For instance, in CNNs that are commonly applied to vision-related tasks, data flows in a single direction through layers to generate data representations at different abstraction levels; in LSTMs that are used to process temporal data such as audio signals, data travel recurrently through the same layer for multiple time steps; in probabilistic graphical models such as a restricted Boltzmann machine (RBM), probabilistic sampling is performed back and forth between layers until the network converges to a high-probability state.

Besides inference, the error back-propagation during gradient-descent training of multiple AI models requires reversing the direction of dataflow through the network.

The key to NeuRRAM’s energy efficiency is voltage-mode output sensing. This activates all the rows and all the columns of an RRAM array in a single computing cycle, allowing higher parallelism. 

In the architecture, CMOS neuron circuits are also physically interleaved with RRAM weights. This differs from conventional designs where CMOS circuits are typically on the peripheral of RRAM weights.

The neuron’s connections with the RRAM array can be configured to serve as either input or output of the neuron which allows neural network inference in various data flow directions without incurring overheads in area or power consumption. This in turn makes the architecture easier to reconfigure. 

To make sure that accuracy of the AI computations can be preserved across various neural network architectures, researchers developed a set of hardware algorithm co-optimization techniques. The techniques were verified on various neural networks including convolutional neural networks, long short-term memory, and restricted Boltzmann machines. 

To simultaneously achieve high versatility and high efficiency across the 48 cores, NeuRRAM supports data-parallelism by mapping a layer in the neural network model onto multiple cores for parallel inference on multiple data. Also, the chip provides model-parallelism by mapping different layers of a model onto different cores and performing inference in a pipelined fashion.

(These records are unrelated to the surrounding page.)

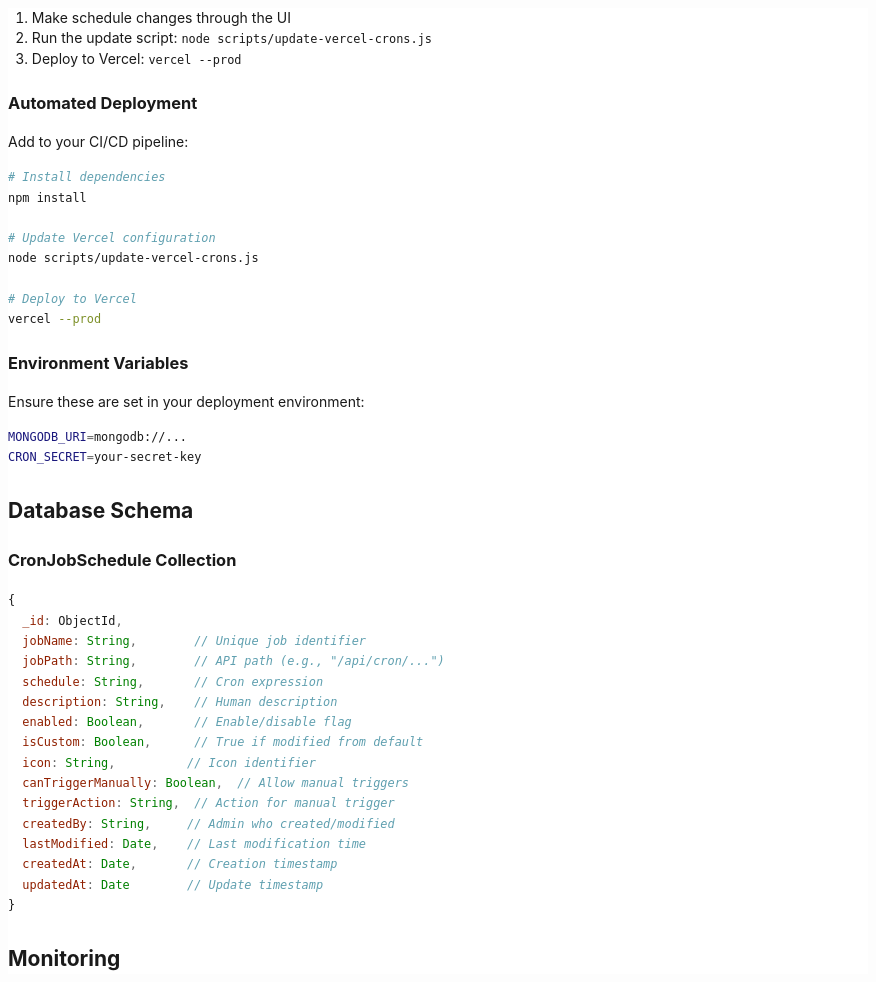 1. Make schedule changes through the UI
2. Run the update script: `node scripts/update-vercel-crons.js`
3. Deploy to Vercel: `vercel --prod`

### Automated Deployment

Add to your CI/CD pipeline:

```bash
# Install dependencies
npm install

# Update Vercel configuration
node scripts/update-vercel-crons.js

# Deploy to Vercel
vercel --prod
```

### Environment Variables

Ensure these are set in your deployment environment:

```bash
MONGODB_URI=mongodb://...
CRON_SECRET=your-secret-key
```

## Database Schema

### CronJobSchedule Collection

```javascript
{
  _id: ObjectId,
  jobName: String,        // Unique job identifier
  jobPath: String,        // API path (e.g., "/api/cron/...")
  schedule: String,       // Cron expression
  description: String,    // Human description
  enabled: Boolean,       // Enable/disable flag
  isCustom: Boolean,      // True if modified from default
  icon: String,          // Icon identifier
  canTriggerManually: Boolean,  // Allow manual triggers
  triggerAction: String,  // Action for manual trigger
  createdBy: String,     // Admin who created/modified
  lastModified: Date,    // Last modification time
  createdAt: Date,       // Creation timestamp
  updatedAt: Date        // Update timestamp
}
```

## Monitoring
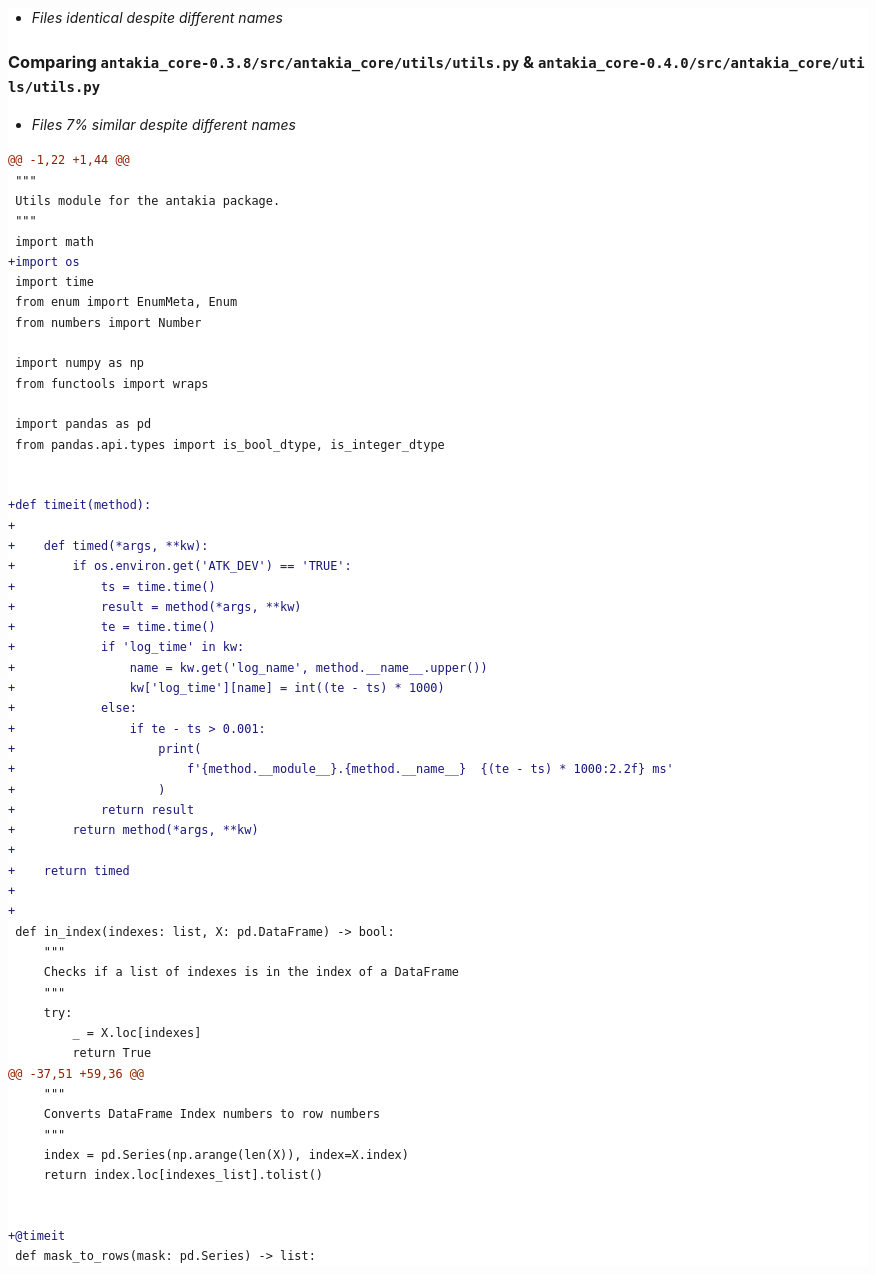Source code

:  * *Files identical despite different names*

### Comparing `antakia_core-0.3.8/src/antakia_core/utils/utils.py` & `antakia_core-0.4.0/src/antakia_core/utils/utils.py`

 * *Files 7% similar despite different names*

```diff
@@ -1,22 +1,44 @@
 """
 Utils module for the antakia package.
 """
 import math
+import os
 import time
 from enum import EnumMeta, Enum
 from numbers import Number
 
 import numpy as np
 from functools import wraps
 
 import pandas as pd
 from pandas.api.types import is_bool_dtype, is_integer_dtype
 
 
+def timeit(method):
+
+    def timed(*args, **kw):
+        if os.environ.get('ATK_DEV') == 'TRUE':
+            ts = time.time()
+            result = method(*args, **kw)
+            te = time.time()
+            if 'log_time' in kw:
+                name = kw.get('log_name', method.__name__.upper())
+                kw['log_time'][name] = int((te - ts) * 1000)
+            else:
+                if te - ts > 0.001:
+                    print(
+                        f'{method.__module__}.{method.__name__}  {(te - ts) * 1000:2.2f} ms'
+                    )
+            return result
+        return method(*args, **kw)
+
+    return timed
+
+
 def in_index(indexes: list, X: pd.DataFrame) -> bool:
     """
     Checks if a list of indexes is in the index of a DataFrame
     """
     try:
         _ = X.loc[indexes]
         return True
@@ -37,51 +59,36 @@
     """
     Converts DataFrame Index numbers to row numbers
     """
     index = pd.Series(np.arange(len(X)), index=X.index)
     return index.loc[indexes_list].tolist()
 
 
+@timeit
 def mask_to_rows(mask: pd.Series) -> list:
```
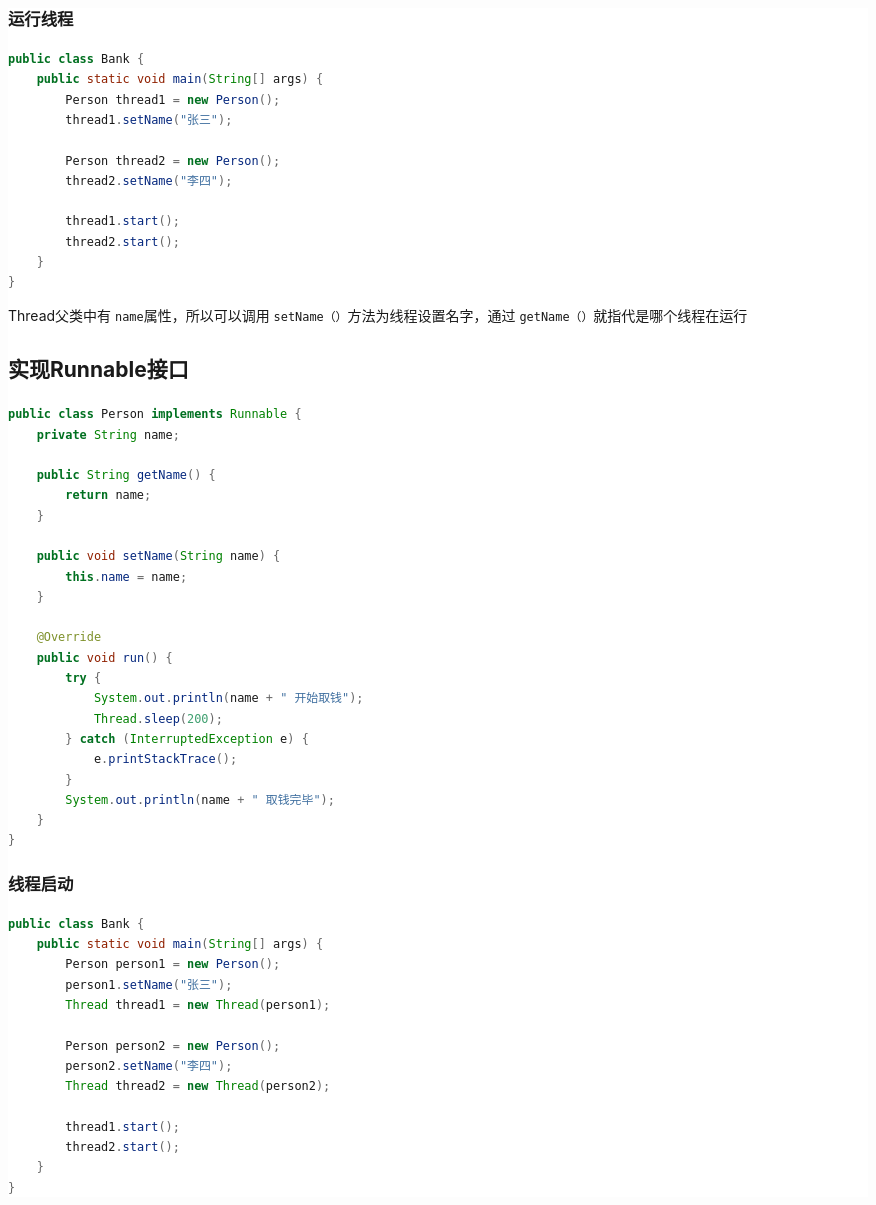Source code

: ### 运行线程

```java
public class Bank {
    public static void main(String[] args) {
        Person thread1 = new Person();
        thread1.setName("张三");

        Person thread2 = new Person();
        thread2.setName("李四");

        thread1.start();
        thread2.start();
    }
}
```

Thread父类中有 `name`属性，所以可以调用 `setName（）`方法为线程设置名字，通过 `getName（）`就指代是哪个线程在运行

## 实现Runnable接口

```java
public class Person implements Runnable {
    private String name;

    public String getName() {
        return name;
    }

    public void setName(String name) {
        this.name = name;
    }

    @Override
    public void run() {
        try {
            System.out.println(name + " 开始取钱");
            Thread.sleep(200);
        } catch (InterruptedException e) {
            e.printStackTrace();
        }
        System.out.println(name + " 取钱完毕");
    }
}
```

### 线程启动

```java
public class Bank {
    public static void main(String[] args) {
        Person person1 = new Person();
        person1.setName("张三");
        Thread thread1 = new Thread(person1);

        Person person2 = new Person();
        person2.setName("李四");
        Thread thread2 = new Thread(person2);

        thread1.start();
        thread2.start();
    }
}
```
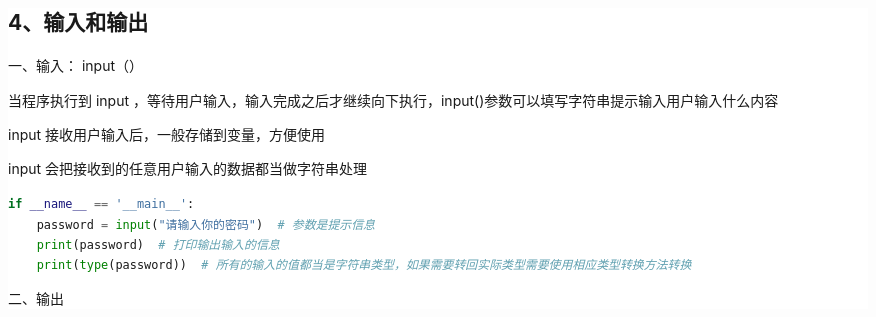## 4、输入和输出

一、输入： input（）

当程序执⾏到 input ，等待⽤户输⼊，输⼊完成之后才继续向下执⾏，input()参数可以填写字符串提示输入用户输入什么内容

input 接收⽤户输⼊后，⼀般存储到变量，⽅便使⽤

input 会把接收到的任意⽤户输⼊的数据都当做字符串处理

```python
if __name__ == '__main__':
    password = input("请输入你的密码")  # 参数是提示信息 
    print(password)  # 打印输出输入的信息
    print(type(password))  # 所有的输入的值都当是字符串类型，如果需要转回实际类型需要使用相应类型转换方法转换
```



二、输出

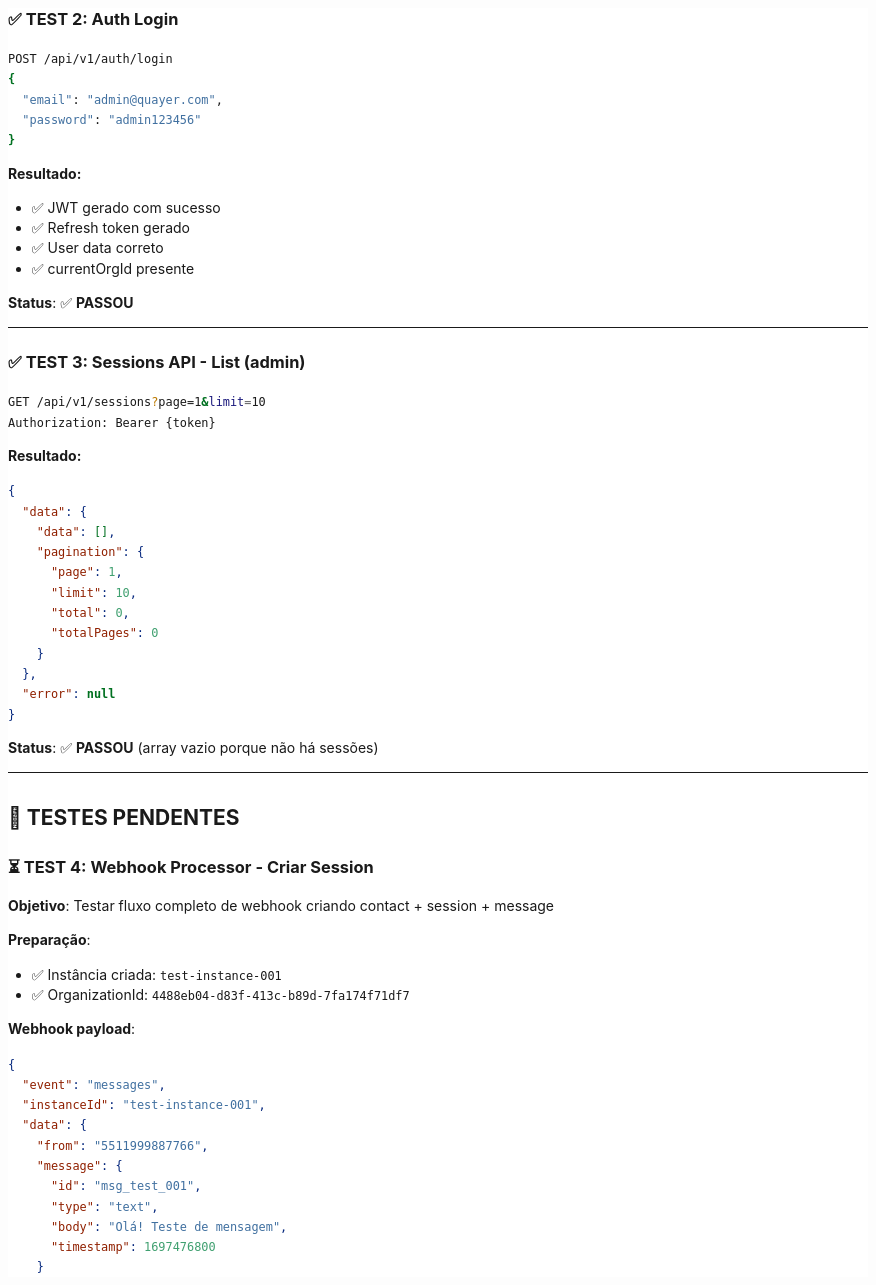 
### ✅ **TEST 2: Auth Login**
```bash
POST /api/v1/auth/login
{
  "email": "admin@quayer.com",
  "password": "admin123456"
}
```
**Resultado:**
- ✅ JWT gerado com sucesso
- ✅ Refresh token gerado
- ✅ User data correto
- ✅ currentOrgId presente

**Status**: ✅ **PASSOU**

---

### ✅ **TEST 3: Sessions API - List (admin)**
```bash
GET /api/v1/sessions?page=1&limit=10
Authorization: Bearer {token}
```
**Resultado:**
```json
{
  "data": {
    "data": [],
    "pagination": {
      "page": 1,
      "limit": 10,
      "total": 0,
      "totalPages": 0
    }
  },
  "error": null
}
```
**Status**: ✅ **PASSOU** (array vazio porque não há sessões)

---

## 🚧 TESTES PENDENTES

### ⏳ **TEST 4: Webhook Processor - Criar Session**
**Objetivo**: Testar fluxo completo de webhook criando contact + session + message

**Preparação**:
- ✅ Instância criada: `test-instance-001`
- ✅ OrganizationId: `4488eb04-d83f-413c-b89d-7fa174f71df7`

**Webhook payload**:
```json
{
  "event": "messages",
  "instanceId": "test-instance-001",
  "data": {
    "from": "5511999887766",
    "message": {
      "id": "msg_test_001",
      "type": "text",
      "body": "Olá! Teste de mensagem",
      "timestamp": 1697476800
    }
```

Researchers measured the chip’s energy efficiency by a measure known as energy-delay product, or EDP. EDP combines both the amount of energy consumed for every operation and the amount of times it takes to complete the operation. By this measure, the NeuRRAM chip achieves 1.6 to 2.3 times lower EDP (lower is better) and 7 to 13 times higher computational density than state-of-the-art chips. 

Researchers ran various AI tasks on the chip. It achieved 99% accuracy on a handwritten digit recognition task; 85.7% on an image classification task; and 84.7% on a Google speech command recognition task. In addition, the chip also achieved a 70% reduction in image-reconstruction error on an image-recovery task. These results are comparable to existing digital chips that perform computation under the same bit-precision, but with drastic savings in energy. 

Researchers also plan to tackle other applications, such as spiking neural networks.

“We can do better at the device level, improve circuit design to implement additional features and address diverse applications with our dynamic NeuRRAM platform,” said Rajkumar Kubendran, an assistant professor for the University of Pittsburgh, who started work on the project while a Ph.D. student at UC San Diego.

The UC San Diego team designed the CMOS circuits that implement the neural functions interfacing with the RRAM arrays to support the synaptic functions in the chip’s architecture, for high efficiency and versatility. Wan, working closely with the entire team, implemented the design; characterized the chip; trained the AI models; and executed the experiments. Wan also developed a software toolchain that maps AI applications onto the chip. 

The RRAM synapse array and its operating conditions were extensively characterized and optimized at Stanford University. 

The RRAM array was fabricated and integrated onto CMOS at Tsinghua University while tThe Team at Notre Dame contributed to both the design and architecture of the chip and the subsequent machine learning model design and training.